- **Work instructions**
1. In the article about Hussey, reproduce the passage that opens with the words containing "His only previous" and closes with "equilibrium seems restored.".
2. According to the article about Hussey, what does he call the ultimate experience within an Ashes series in England?

Start of Exercise text

At one time selectors were dubious because his form in English country cricket, a competition for which Australian selectors have not always had the deepest respect, was so much better than that in the Sheffield Shield. The difference is actually stark. At home he has scored 8,131 runs with 17 hundreds at an average of 42 yet in England in half the matches he has 19 hundreds at an average of 73.
Although this is his first Ashes tour this experience will ensure that the moving ball will not come as a complete surprise to him. His sense of anticipation of what awaits is infectious.
"This is what you grow up dreaming of as a kid," he said. "From about the age of three or four I just wanted to be involved in an Ashes series in England, particularly playing in a Test match at Lord's, that's the ultimate. I don't want to think of anything beyond that or anything before that, I just want to enjoy this series. I'm nervous, I'm very nervous to perform well because this is what I've waited to be involved in."
His only previous Ashes series was a marked success. In the match at Perth, his home ground, when Australia regained the Ashes his first five innings were 86, 91, 61no and, on his home ground when the Ashes were retained, 74no and 103. Hussey is a versatile batsman, deft off the back foot, forceful off the front and is not as hard-handed as some of his compatriots. The blip in his form cannot have been unexpected but if it disturbed him his equilibrium seems restored.
"You would only be human to think why is it such a hard game when things are going wrong," he said. "There are definitely times when you think, jeez, I'm doing everything I can, I'm doing all my preparation, doing everything right and it's not quite happening for me in the middle. But I think if you have a lot of faith in your game and how it works it will turn your way. It's probably all mental really."
He was happy to dwell briefly on the part that fortune plays in the life of any cricketer and the fear that when it deserts it may never come back.
"When I started it was still difficult, very hard but I was lucky enough to have a bit of luck go my way early in my career and was able to go on and score a couple of big scores," he said. "You gain a lot of confidence from that.
A lot of things did go my way, just little things, playing and missing, maybe a nick falling just short, you get dropped a couple of times |or you get a decision which just goes your way. It sort of just snowballs and you can ride a |bit of a wave there for a while. The confidence keeps growing, but against the South Africans I felt the little things didn't go my way."

End of Exercise text
Start of Data section

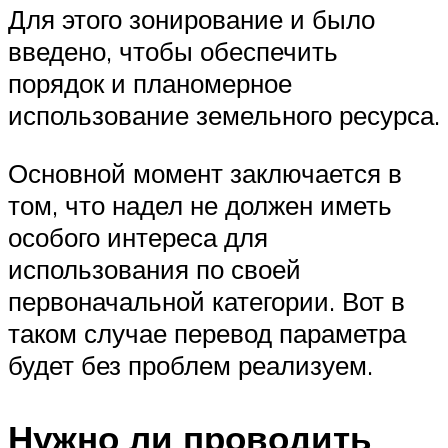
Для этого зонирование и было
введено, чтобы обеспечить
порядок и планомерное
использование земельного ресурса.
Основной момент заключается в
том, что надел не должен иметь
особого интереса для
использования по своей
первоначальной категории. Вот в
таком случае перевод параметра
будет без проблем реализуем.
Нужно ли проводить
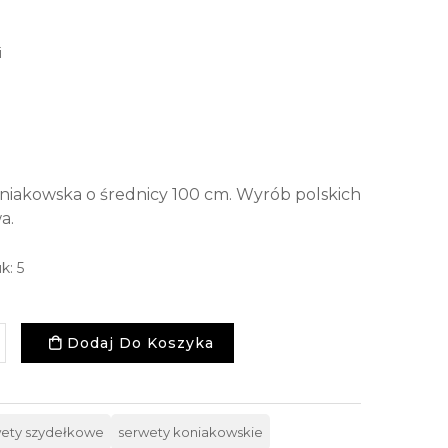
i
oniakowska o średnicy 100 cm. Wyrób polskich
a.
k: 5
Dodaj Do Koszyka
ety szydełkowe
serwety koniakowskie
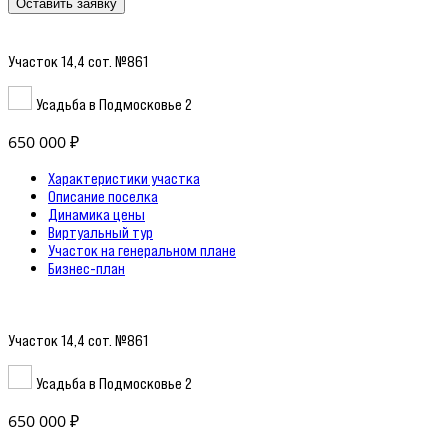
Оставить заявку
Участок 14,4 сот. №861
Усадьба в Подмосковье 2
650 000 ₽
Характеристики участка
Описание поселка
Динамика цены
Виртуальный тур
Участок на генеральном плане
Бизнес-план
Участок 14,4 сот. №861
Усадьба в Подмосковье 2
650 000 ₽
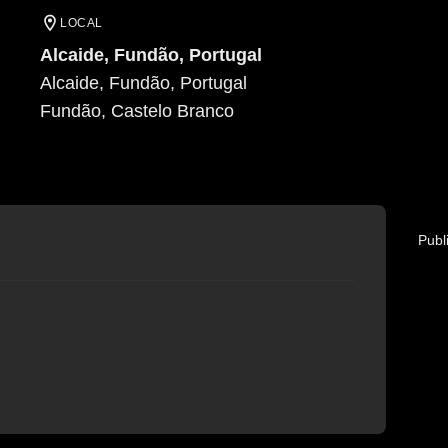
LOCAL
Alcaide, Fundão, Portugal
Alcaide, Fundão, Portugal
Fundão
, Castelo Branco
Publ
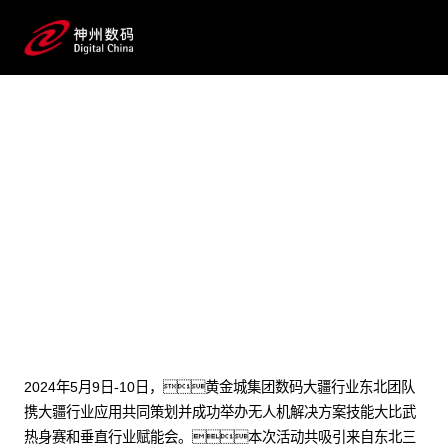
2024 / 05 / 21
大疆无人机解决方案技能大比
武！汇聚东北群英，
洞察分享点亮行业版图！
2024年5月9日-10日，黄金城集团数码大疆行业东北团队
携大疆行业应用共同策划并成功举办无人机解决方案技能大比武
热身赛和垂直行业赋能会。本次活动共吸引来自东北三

End of Data section
Start of Data section

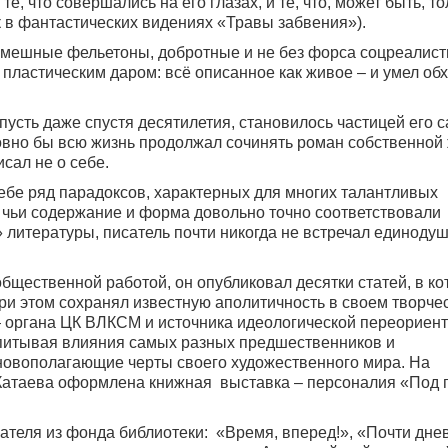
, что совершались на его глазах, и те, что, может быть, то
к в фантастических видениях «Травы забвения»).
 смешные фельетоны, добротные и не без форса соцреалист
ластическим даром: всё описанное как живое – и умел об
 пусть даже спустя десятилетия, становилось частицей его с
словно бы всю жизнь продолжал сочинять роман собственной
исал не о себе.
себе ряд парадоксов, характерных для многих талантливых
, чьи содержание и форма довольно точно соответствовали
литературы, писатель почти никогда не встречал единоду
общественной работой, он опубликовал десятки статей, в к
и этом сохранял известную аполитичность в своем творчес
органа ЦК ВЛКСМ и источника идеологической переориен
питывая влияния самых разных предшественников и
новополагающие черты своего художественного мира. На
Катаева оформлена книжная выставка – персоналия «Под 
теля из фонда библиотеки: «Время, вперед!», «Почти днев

End of Data section

- **Answer list**
1.
His only previous Ashes series was a marked success. In the match at Perth, his home ground, when Australia regained the Ashes his first five innings were 86, 91, 61no and, on his home ground when the Ashes were retained, 74no and 103. Hussey is a versatile batsman, deft off the back foot, forceful off the front and is not as hard-handed as some of his compatriots. The blip in his form cannot have been unexpected but if it disturbed him his equilibrium seems restored.

2. Playing in a Test match at Lord's.